Would you output all the lines below precisely as they stand, leaving each picture out?

Listed records section start

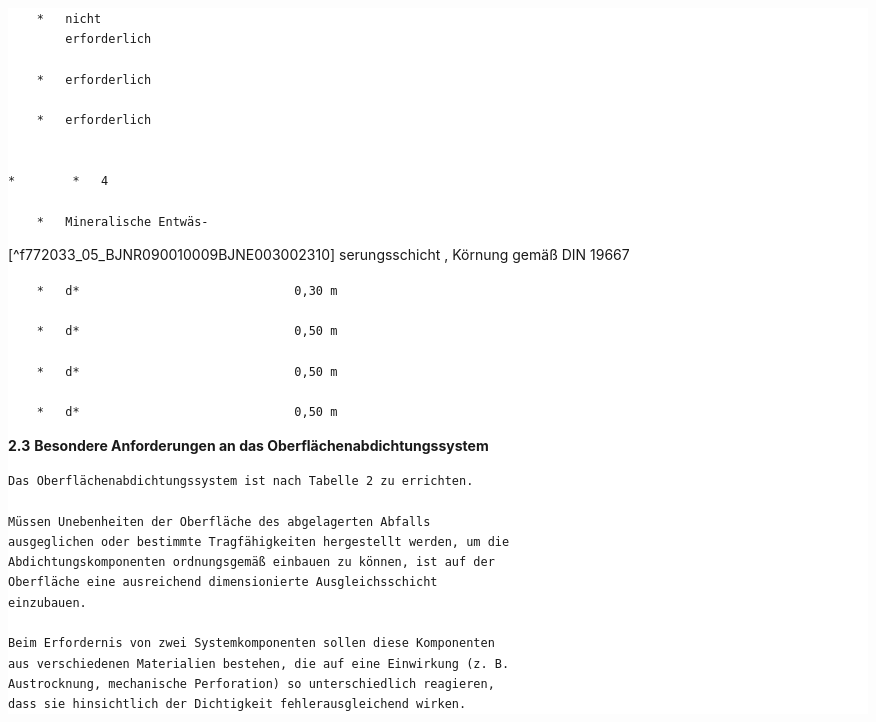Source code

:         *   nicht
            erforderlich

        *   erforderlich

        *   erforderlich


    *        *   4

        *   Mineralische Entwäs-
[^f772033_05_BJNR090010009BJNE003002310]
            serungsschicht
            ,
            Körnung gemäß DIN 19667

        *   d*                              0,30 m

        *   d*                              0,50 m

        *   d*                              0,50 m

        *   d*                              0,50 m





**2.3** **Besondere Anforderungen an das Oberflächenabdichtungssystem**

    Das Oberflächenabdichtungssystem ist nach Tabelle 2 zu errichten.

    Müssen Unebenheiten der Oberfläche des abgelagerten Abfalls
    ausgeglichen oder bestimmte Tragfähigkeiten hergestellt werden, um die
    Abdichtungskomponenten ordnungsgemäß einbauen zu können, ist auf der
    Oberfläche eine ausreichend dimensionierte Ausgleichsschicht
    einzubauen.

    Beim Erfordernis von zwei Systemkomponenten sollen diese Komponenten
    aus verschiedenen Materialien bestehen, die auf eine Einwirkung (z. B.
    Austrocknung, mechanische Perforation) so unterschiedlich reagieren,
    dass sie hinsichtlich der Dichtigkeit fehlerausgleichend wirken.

Listed records section end

▸ Expected output:
Source code

:         *   nicht
            erforderlich

        *   erforderlich

        *   erforderlich


    *        *   4

        *   Mineralische Entwäs-
[^f772033_05_BJNR090010009BJNE003002310]
            serungsschicht
            ,
            Körnung gemäß DIN 19667

        *   d*                              0,30 m

        *   d*                              0,50 m

        *   d*                              0,50 m

        *   d*                              0,50 m





**2.3** **Besondere Anforderungen an das Oberflächenabdichtungssystem**

    Das Oberflächenabdichtungssystem ist nach Tabelle 2 zu errichten.

    Müssen Unebenheiten der Oberfläche des abgelagerten Abfalls
    ausgeglichen oder bestimmte Tragfähigkeiten hergestellt werden, um die
    Abdichtungskomponenten ordnungsgemäß einbauen zu können, ist auf der
    Oberfläche eine ausreichend dimensionierte Ausgleichsschicht
    einzubauen.

    Beim Erfordernis von zwei Systemkomponenten sollen diese Komponenten
    aus verschiedenen Materialien bestehen, die auf eine Einwirkung (z. B.
    Austrocknung, mechanische Perforation) so unterschiedlich reagieren,
    dass sie hinsichtlich der Dichtigkeit fehlerausgleichend wirken.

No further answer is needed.